Singapore had to adopt a policy of open trade, because of its small size and lack of natural resources. Under such conditions it was expected that Corporate Governance in Singapore would evolve along the lines of US and UK. In the Post Asian scenario, Corporate Governance in practice and philosophy has evolved rapidly toward the standards set by the Organization for Economic Cooperation and Development (OECD).But in Singapore Corporate Governance is still limited by 5 factors ownership structure, disclosure regime, structure of the board of directors, use of share option schemes and government corporate ownership.
The high concentration of ownership and poor disclosure combined with unclear rules in the takeover market, work in favor of owner-managers who can exploit the weak bargaining power of minority shareholders. Institutional monitoring is confined to the Monetary Authority (Singapore central bank) for financial institutions and the Stock Exchange for other firms.
The Singapore Corporate Governance system is based on the Anglo American model, which revolves around capital market controls of managerial behavior.
Companies Legislation and Shareholders Rights
The Companies Act of 1990 governs the registration of companies and is the primary source of law protecting the rights of shareholders. The Articles of Association gives in detail the rights of shareholders. A model set of Articles of Association is contained in the Fourth Schedule of the Act. Association is contained in the Fourth Schedule of the Act. The Model applies to companies that have not adopted their own Articles, or where the companies’ Articles are silent on specific issues. Under the model Articles of Association, companies are allowed to issue shares with different rights pertaining to dividends, voting or return of capital. However, Section 64 of the Act requires all ordinary shares to carry one vote per share (the exception being a management share issued by a newspaper company under the Newspaper and Printing Presses Act). Other major features of company legislation relating to shareholders’ rights include voting by proxies must be in person and not by mail, and cumulative voting for directors is not permitted.
Regulations of Takeovers
The Singapore Code on Takeovers and Mergers is the major source of guidance on the conduct and procedures to be followed in takeover and merger transactions. The Code is non-statutory and supplements and expands on the statutory provisions on takeovers found in sections 213 and 214 and the Tenth Schedule of the Companies Act. It is modeled on the UK model Code, whereby shareholders, rather than directors (as is the case in the US), decide whether to accept or reject an offer. Companies listed on the SGX that are parties to a takeover or merger also have to comply with the provisions in the Listing Manual of the SGX.
Regulation in the public sector is effected primarily by the Registry of Companies and
Businesses (RCB), which administers the Companies Act of 1990, and the Monetary Authority of Singapore, which administers the Securities Industry Act of 1986. The Companies Act requires financial statements to comply with the detailed disclosure requirements in the Ninth Schedule and to present a true and fair view. Certain differences exist in accounting and auditing requirements for private companies, public companies and listed companies.

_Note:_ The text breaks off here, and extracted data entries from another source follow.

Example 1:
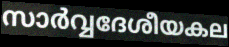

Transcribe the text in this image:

സാർവ്വദേശീയകല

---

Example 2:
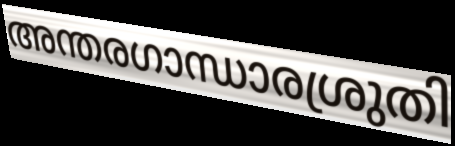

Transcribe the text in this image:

അന്തരഗാന്ധാരശ്രുതി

The regulation of accounting in Singapore involves a combination of private sector and public sector regulation. The Statements of Accounting Standards (SAS) together with the rules contained in the Stock Exchange Listing Manual (administered by the SGX) and the Companies Act determine how accounting is practiced in Singapore. The two major institutions involved in private sector regulation are the professional accounting body, The Institute of Certified Public Accountants of Singapore (ICPAS), and the Singapore Exchange (SGX).
The ICPAS has sole responsibility for developing and maintaining the Statements of Accounting Standards (SAS) and issuing Statements of Recommended Accounting Practice (RAP), which specify how to account for various business transactions. Standards-setting is done through the Accounting Standards Committee, which is appointed by the Council of the ICPAS. Each new Standard becomes part of GAAP, the “accounting law of the land.” There is also the Financial Statements Review Committee of the ICPAS which reviews published financial statements for compliance with statutory requirements.

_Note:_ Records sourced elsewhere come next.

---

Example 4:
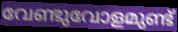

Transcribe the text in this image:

വേണ്ടുവോളമുണ്ട്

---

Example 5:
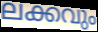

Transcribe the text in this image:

ലക്കവും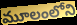
మూలంలోని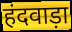
हंदवाड़ा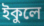
ইকুলে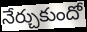
నేర్చుకుందోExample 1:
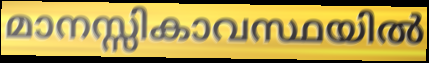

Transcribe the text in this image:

മാനസ്സികാവസ്ഥയിൽ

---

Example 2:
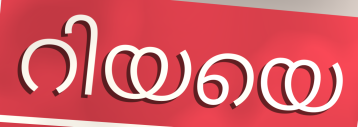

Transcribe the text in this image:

റിയയെ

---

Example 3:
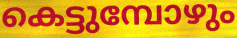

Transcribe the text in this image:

കെട്ടുമ്പോഴും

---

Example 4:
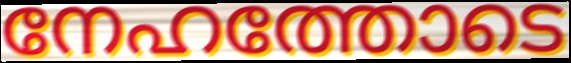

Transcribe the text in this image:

നേഹത്തോടെ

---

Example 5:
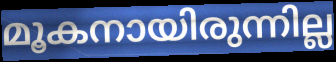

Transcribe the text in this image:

മൂകനായിരുന്നില്ല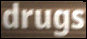
drugsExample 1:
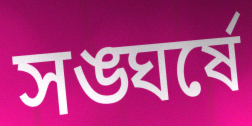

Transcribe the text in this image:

সঙ্ঘর্ষে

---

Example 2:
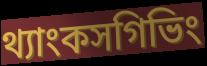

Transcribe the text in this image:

থ্যাংকসগিভিং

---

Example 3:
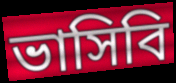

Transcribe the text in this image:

ভাসিবি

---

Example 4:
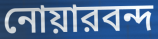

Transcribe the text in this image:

নোয়ারবন্দ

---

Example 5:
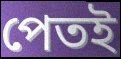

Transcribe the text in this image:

পেতই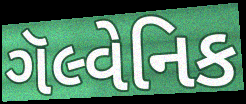
ગૅલ્વેનિકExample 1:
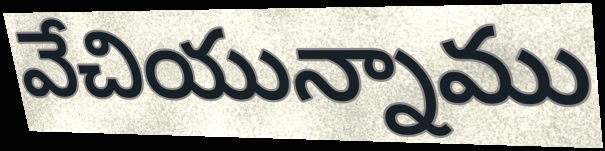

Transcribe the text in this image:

వేచియున్నాము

Financial Sector Regulations
The institutional environment in which corporate governance is played out would not be complete without understanding the role and importance of the financial services sector. The Singapore government as an early part of its industrial policy targeted the financial services sector for development into one of the key sector for the local economy.
The regulation of disclosure standards in financial institutions is spread over a number of institutions, namely the SGX, Monetary Authority of Singapore (MAS), Securities Industry Council, Registrar of Companies and Commercial Affairs Department of the Ministry of Finance.
Investments of banks in other commercial enterprises is limited by the Banking Act of 1970, to a specified percentage of its capital funds, in recent times it is 10% in the share capital of a company. The only exception being when a bank invests in companies set up to expand growth in Singapore.